On this island there are 100 blue-eyed people, 100 brown-eyed people, and the Guru (she happens to have green eyes). So any given blue-eyed person can see 100 people with brown eyes and 99 people with blue eyes (and one with green), but that does not tell him his own eye color; as far as he knows the totals could be 101 brown and 99 blue. Or 100 brown, 99 blue, and he could have red eyes.
The Guru is allowed to speak once (let’s say at noon), on one day in all their endless years on the island. Standing before the islanders, she says the following:
“I can see someone who has blue eyes.”
Who leaves the island, and on what night?’
Now, it’s possible to Google the answer but I thought it would be interesting the explain how I worked it out.
Because The Guru has said that she sees somebody with blue eyes the only thing any islander can know is that they either have or don’t have blue eyes. Straight away I knew that it is only possible for Blue-eyed islanders to catch the ferry. That’s because the best anybody else can hope to know about themselves is that they don’t have blue eyes, and that won’t get them on the ferry.
So that had made it easier for me already.
Next, I noted that there is nothing that distinguishes one Blue-eyed islander from another. Because of this it is likely that all of the Blue-eyed islanders are going to leave together. I wasn’t definite that this would be the case, but it was the answer I was keeping my eye out for.
Mathematics is, in part, the art of being lazy. I was finding all these 100s of people wandering about a bit confusing. So, I decided to make it easier and imagine what would happen if there were only three people – one with blue eyes, one with brown eyes and The Guru (green eyes).
- The Guru has no further information. She won’t leave.
- The Brown-Eyed islander will see the Blue-Eyed islander. They won’t leave on the first night.

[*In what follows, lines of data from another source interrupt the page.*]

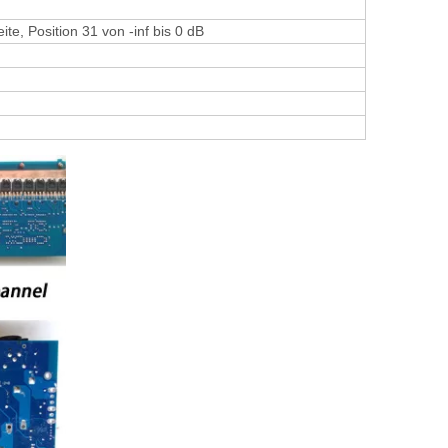
te, Position 31 von -inf bis 0 dB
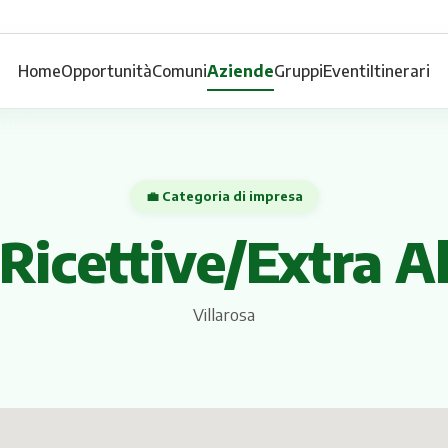
Home
Opportunità
Comuni
Aziende
Gruppi
Eventi
Itinerari
💼 Categoria di impresa
 Ricettive/Extra A
Villarosa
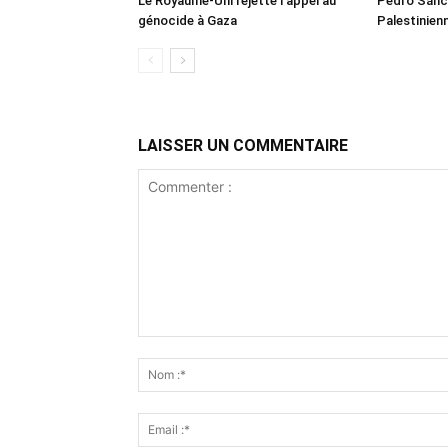
Le Royaume-Uni rejette l’appel au
Pedro Sánch
génocide à Gaza
Palestinien
LAISSER UN COMMENTAIRE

- The Blue-eyed islander won’t see anybody else with blue eyes and will realise that The Guru must be talking about them. So, the Blue-eyed islander will leave on the first night’s ferry.

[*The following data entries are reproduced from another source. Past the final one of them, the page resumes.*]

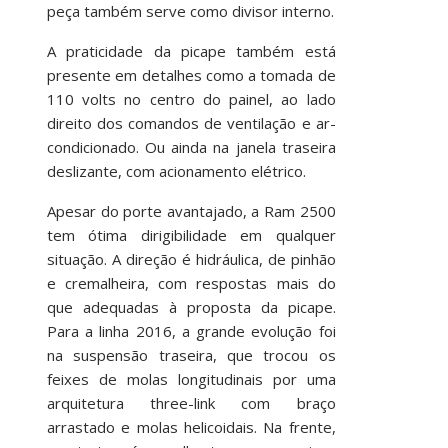
peça também serve como divisor interno.
A praticidade da picape também está
presente em detalhes como a tomada de
110 volts no centro do painel, ao lado
direito dos comandos de ventilação e ar-
condicionado. Ou ainda na janela traseira
deslizante, com acionamento elétrico.
Apesar do porte avantajado, a Ram 2500
tem ótima dirigibilidade em qualquer
situação. A direção é hidráulica, de pinhão
e cremalheira, com respostas mais do
que adequadas à proposta da picape.
Para a linha 2016, a grande evolução foi
na suspensão traseira, que trocou os
feixes de molas longitudinais por uma
arquitetura three-link com braço
arrastado e molas helicoidais. Na frente,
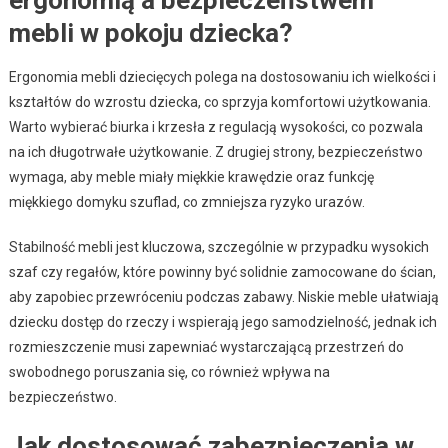
mebli w pokoju dziecka?
Ergonomia mebli dziecięcych polega na dostosowaniu ich wielkości i
kształtów do wzrostu dziecka, co sprzyja komfortowi użytkowania.
Warto wybierać biurka i krzesła z regulacją wysokości, co pozwala
na ich długotrwałe użytkowanie. Z drugiej strony, bezpieczeństwo
wymaga, aby meble miały miękkie krawędzie oraz funkcję
miękkiego domyku szuflad, co zmniejsza ryzyko urazów.
Stabilność mebli jest kluczowa, szczególnie w przypadku wysokich
szaf czy regałów, które powinny być solidnie zamocowane do ścian,
aby zapobiec przewróceniu podczas zabawy. Niskie meble ułatwiają
dziecku dostęp do rzeczy i wspierają jego samodzielność, jednak ich
rozmieszczenie musi zapewniać wystarczającą przestrzeń do
swobodnego poruszania się, co również wpływa na
bezpieczeństwo.
Jak dostosować zabezpieczenia w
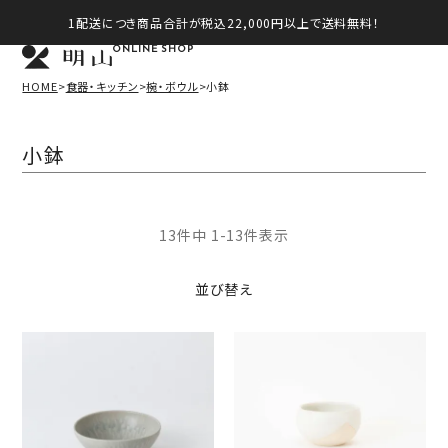
1配送につき商品合計が税込22,000円以上で送料無料！
ONLINE SHOP
HOME
食器・キッチン
椀・ボウル
小鉢
小鉢
13
件中
1
-
13
件表示
並び替え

Now that’s fairly obvious, but I was hoping to build up my understanding of the problem by making it slowly more complex. Next, I imagined what would happen with five people: two with blue-eyes, two with brown eyes and The Guru (green eyes).
- The Guru has no further information. She won’t leave on any night.

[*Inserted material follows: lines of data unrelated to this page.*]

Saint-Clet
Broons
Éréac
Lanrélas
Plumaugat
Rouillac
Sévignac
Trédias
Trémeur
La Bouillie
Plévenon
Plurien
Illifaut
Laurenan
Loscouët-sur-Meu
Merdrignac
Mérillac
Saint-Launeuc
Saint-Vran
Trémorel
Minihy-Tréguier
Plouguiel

- The Brown-Eyed islander will see the two Blue-Eyed islanders. They won’t leave on the first two nights.
- The Blue-eyed islanders will see one other person with blue eyes. They won’t leave on the first night.
When the?Blue-eyed islanders see that the other doesn’t leave on the first night?they know the only reason is that they themselves?have blue eyes and so:
- Both of the Blue-eyed islanders leave on the second night.
So, what happens with seven islanders – three Blue-eyed islanders, three Brown-eyed islanders and The Guru (green eyes)?
*deep breath*
- The Guru has no further information. She won’t leave on any night.
- The Brown-Eyed islander will see the three Blue-Eyed islanders. They won’t leave on the first three nights.
- The Blue-eyed islanders will see one other person with blue eyes. They won’t leave on the first two nights.
Imagine you are one of the Blue-eyed islanders. You see two Blue-eyed islanders. If they are the only two then they will leave on the second night by the logic above. When they don’t leave you realise that there must be a third Blue-eyed islander and that this is you. And so,
- The three Blue-eyed islanders leave on the third night
Now, this logic will continue all the way up to the situation where there are 100 Blue-Eyed Islanders and so you can say that all of the Blue-eyed islanders will leave on the 100th night.
Now, I’m not saying that the way I did the problem made it easy – it is still a difficult logic puzzle after all – but by breaking it down I was able to find the answer. There just remains one part of the puzzle unexplained: how on earth does that ferry company make any money?